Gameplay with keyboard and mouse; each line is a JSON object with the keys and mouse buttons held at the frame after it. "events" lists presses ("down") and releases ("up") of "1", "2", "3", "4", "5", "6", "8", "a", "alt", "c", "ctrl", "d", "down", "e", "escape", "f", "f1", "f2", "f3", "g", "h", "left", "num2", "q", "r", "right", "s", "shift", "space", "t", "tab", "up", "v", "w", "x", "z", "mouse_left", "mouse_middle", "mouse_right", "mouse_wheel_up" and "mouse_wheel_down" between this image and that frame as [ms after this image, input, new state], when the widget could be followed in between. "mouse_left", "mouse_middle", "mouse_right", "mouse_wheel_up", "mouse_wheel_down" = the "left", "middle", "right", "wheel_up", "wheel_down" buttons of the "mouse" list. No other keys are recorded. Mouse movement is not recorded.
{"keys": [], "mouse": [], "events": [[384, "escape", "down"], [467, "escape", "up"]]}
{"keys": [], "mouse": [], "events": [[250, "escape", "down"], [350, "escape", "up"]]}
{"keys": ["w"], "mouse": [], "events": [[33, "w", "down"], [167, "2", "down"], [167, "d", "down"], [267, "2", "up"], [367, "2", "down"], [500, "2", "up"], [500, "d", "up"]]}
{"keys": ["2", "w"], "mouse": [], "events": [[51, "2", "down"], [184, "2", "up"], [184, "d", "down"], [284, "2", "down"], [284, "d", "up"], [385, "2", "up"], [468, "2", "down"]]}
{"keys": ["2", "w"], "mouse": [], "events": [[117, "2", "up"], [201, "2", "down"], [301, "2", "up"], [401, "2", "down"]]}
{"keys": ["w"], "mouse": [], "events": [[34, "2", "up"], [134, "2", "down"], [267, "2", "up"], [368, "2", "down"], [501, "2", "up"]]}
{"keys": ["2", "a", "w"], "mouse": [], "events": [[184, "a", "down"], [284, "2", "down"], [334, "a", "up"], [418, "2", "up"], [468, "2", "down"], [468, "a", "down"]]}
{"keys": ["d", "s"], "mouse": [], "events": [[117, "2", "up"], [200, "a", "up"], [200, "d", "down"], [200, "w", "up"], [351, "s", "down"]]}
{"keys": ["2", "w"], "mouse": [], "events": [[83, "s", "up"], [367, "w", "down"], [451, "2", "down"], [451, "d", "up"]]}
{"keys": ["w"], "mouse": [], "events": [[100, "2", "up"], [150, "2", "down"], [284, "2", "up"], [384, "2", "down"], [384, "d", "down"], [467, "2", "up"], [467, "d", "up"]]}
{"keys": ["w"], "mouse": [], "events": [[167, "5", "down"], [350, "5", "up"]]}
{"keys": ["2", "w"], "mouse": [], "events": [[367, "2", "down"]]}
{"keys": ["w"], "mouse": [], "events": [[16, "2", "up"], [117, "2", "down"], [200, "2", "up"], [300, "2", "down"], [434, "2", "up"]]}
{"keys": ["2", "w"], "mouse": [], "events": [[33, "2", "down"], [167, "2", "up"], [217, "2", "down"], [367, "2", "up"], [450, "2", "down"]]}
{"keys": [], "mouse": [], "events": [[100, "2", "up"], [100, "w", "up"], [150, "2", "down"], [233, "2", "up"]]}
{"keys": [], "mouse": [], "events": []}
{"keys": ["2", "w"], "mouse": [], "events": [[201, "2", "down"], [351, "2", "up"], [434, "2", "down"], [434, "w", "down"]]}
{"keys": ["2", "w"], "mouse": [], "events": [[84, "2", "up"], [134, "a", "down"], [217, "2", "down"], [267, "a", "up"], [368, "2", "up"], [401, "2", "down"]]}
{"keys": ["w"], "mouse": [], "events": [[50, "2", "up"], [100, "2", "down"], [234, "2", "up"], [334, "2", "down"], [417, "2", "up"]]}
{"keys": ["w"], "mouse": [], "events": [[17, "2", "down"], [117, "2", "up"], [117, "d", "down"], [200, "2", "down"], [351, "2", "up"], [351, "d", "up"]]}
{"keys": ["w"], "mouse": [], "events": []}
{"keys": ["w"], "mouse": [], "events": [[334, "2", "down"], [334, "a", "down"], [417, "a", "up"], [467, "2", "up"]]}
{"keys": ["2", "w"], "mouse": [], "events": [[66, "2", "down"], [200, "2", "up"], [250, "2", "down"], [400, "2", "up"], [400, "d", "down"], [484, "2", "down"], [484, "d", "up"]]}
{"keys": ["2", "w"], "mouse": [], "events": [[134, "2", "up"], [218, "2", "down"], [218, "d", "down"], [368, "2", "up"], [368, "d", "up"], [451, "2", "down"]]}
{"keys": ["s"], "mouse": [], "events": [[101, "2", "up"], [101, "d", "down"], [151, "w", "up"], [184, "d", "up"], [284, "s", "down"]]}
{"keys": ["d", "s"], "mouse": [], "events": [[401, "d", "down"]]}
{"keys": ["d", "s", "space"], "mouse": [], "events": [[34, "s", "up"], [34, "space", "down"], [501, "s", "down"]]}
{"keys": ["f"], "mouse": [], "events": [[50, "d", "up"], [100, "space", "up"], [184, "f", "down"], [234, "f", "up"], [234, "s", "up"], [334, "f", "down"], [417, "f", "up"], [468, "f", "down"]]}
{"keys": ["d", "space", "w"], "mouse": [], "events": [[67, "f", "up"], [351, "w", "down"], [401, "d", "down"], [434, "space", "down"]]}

WHAT YOU NEED TO DO
Copy out each line of the listing that holds the word "escape".

SOLUTION TO THIS EXERCISE
Gameplay with keyboard and mouse; each line is a JSON object with the keys and mouse buttons held at the frame after it. "events" lists presses ("down") and releases ("up") of "1", "2", "3", "4", "5", "6", "8", "a", "alt", "c", "ctrl", "d", "down", "e", "escape", "f", "f1", "f2", "f3", "g", "h", "left", "num2", "q", "r", "right", "s", "shift", "space", "t", "tab", "up", "v", "w", "x", "z", "mouse_left", "mouse_middle", "mouse_right", "mouse_wheel_up" and "mouse_wheel_down" between this image and that frame as [ms after this image, input, new state], when the widget could be followed in between. "mouse_left", "mouse_middle", "mouse_right", "mouse_wheel_up", "mouse_wheel_down" = the "left", "middle", "right", "wheel_up", "wheel_down" buttons of the "mouse" list. No other keys are recorded. Mouse movement is not recorded.
{"keys": [], "mouse": [], "events": [[384, "escape", "down"], [467, "escape", "up"]]}
{"keys": [], "mouse": [], "events": [[250, "escape", "down"], [350, "escape", "up"]]}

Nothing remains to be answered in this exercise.